Because the world has changed a lot since the 1980s, politically and culturally. Fat shaming, gay-baiting and bigoted behavior is no longer tolerated the way it once was. In the show’s retelling, this progressive swing of the pendulum has magically made the once trampled underdogs the queens of the school, and the white, heterosexual rich kids are somehow the downtrodden. Our new Heathers are a plus-sized “fashionista” obsessed with her Instagram (Melanie Field), an African-American lesbian (Jasmine Mathews) and a genderqueer elitist (Brendan Scannell). Meanwhile, Veronica (Grace Victoria Cox), now a blonde-haired, blue-eyed prep, is shamed for being too normal.

What was once a mockery of classism and cliques is replaced with identity politics hysteria, turning so-called social justice warriors into creatures who use political correctness to gain power.

What was once a mockery of classism and cliques is replaced with identity politics hysteria, turning so-called social justice warriors into creatures who use political correctness to gain power, and sneer at those who dare to be Christian. Perhaps in smarter, wittier hands, this might have come off as a satire of right-wing fears. Or it could have leaned into the idea that it doesn’t matter which group in high school winds up at the top of the food chain, absolute power always corrupts. But this is not what happened. As Heather Chandler says in the new series: “We're not doing irony anymore. Keep up.”

Instead the show is perfectly content to feed into the narrative of white victimization, seemingly without awareness of its own message. Veronica and JD (James Scully), now reimagined as a perfectly bland, CW-style heartthrob hero, pick off these fantasy left-wing bullies like they’re starring in some Tomi Lahren version of reality. No wonder The Daily Caller’s writer loved it.

All of this happens before the show even gets to the gun violence and suicides, which are handled with such little tact it’s horrifying. Filming a school shooting in the style of a first-person video game is questionable at best. But taking a failed murder (excused as a failed suicide attempt) and having the character turn it into a narrative for self-promotional purposes is incredibly tone-deaf, especially considering the higher rates of self-harm in minority populations.

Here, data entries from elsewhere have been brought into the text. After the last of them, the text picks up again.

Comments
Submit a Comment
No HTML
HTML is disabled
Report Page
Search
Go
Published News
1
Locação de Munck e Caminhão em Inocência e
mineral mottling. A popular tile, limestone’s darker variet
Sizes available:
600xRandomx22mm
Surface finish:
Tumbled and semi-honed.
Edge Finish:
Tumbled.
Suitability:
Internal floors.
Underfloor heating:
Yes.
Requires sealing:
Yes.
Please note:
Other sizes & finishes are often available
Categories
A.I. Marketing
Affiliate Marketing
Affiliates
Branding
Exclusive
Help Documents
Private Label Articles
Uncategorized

“Heathers” was originally supposed to debut on March 7th of this year, a foundational part of the primetime lineup for the newly rebranded Paramount Network (previously known as Spike TV.) But then, on February 14, the Parkland shooting happened. Paramount initially did not plan to delay the premiere of the series, but when the embargo lifted on February 26 to scathing reviews, they pulled it from the lineup. “Heathers” was then rescheduled as a July release, as that felt like a month when no school shootings would occur. But even that didn’t work, and by the beginning of June the show was declared permanently shelved.

Exactly what unshelved it four months later is unclear. Perhaps someone decided presenting an “edited” version in a five-night run — in the middle of the fall TV season — was preferable to facing any contractual consequences if it never ran at all. But exactly what was edited isn’t clear either. If the shooting is censored, what does that leave — other than a profound lack of taste? I guess we'll find out.

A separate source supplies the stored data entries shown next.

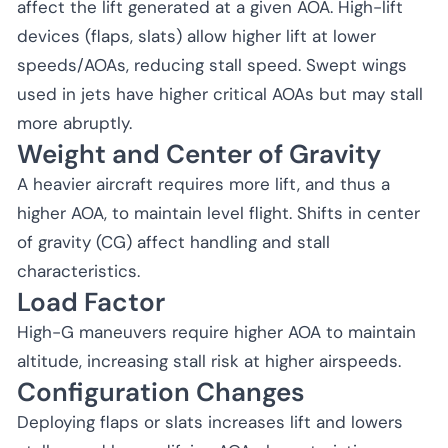
affect the lift generated at a given AOA. High-lift
devices (flaps, slats) allow higher lift at lower
speeds/AOAs, reducing stall speed. Swept wings
used in jets have higher critical AOAs but may stall
more abruptly.
Weight and Center of Gravity
A heavier aircraft requires more lift, and thus a
higher AOA, to maintain level flight. Shifts in center
of gravity (CG) affect handling and stall
characteristics.
Load Factor
High-G maneuvers require higher AOA to maintain
altitude, increasing stall risk at higher airspeeds.
Configuration Changes
Deploying flaps or slats increases lift and lowers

So far, the series has been lucky in that none of the near-daily mass shootings in this country have reached "stop the news cycle" proportions recently. On the other hand, the show is premiering just as the transgender population finds itself under renewed attack from the Trump administration. Not exactly perfect timing for a show that insists America's LGBTQ youth are the real high school bullies.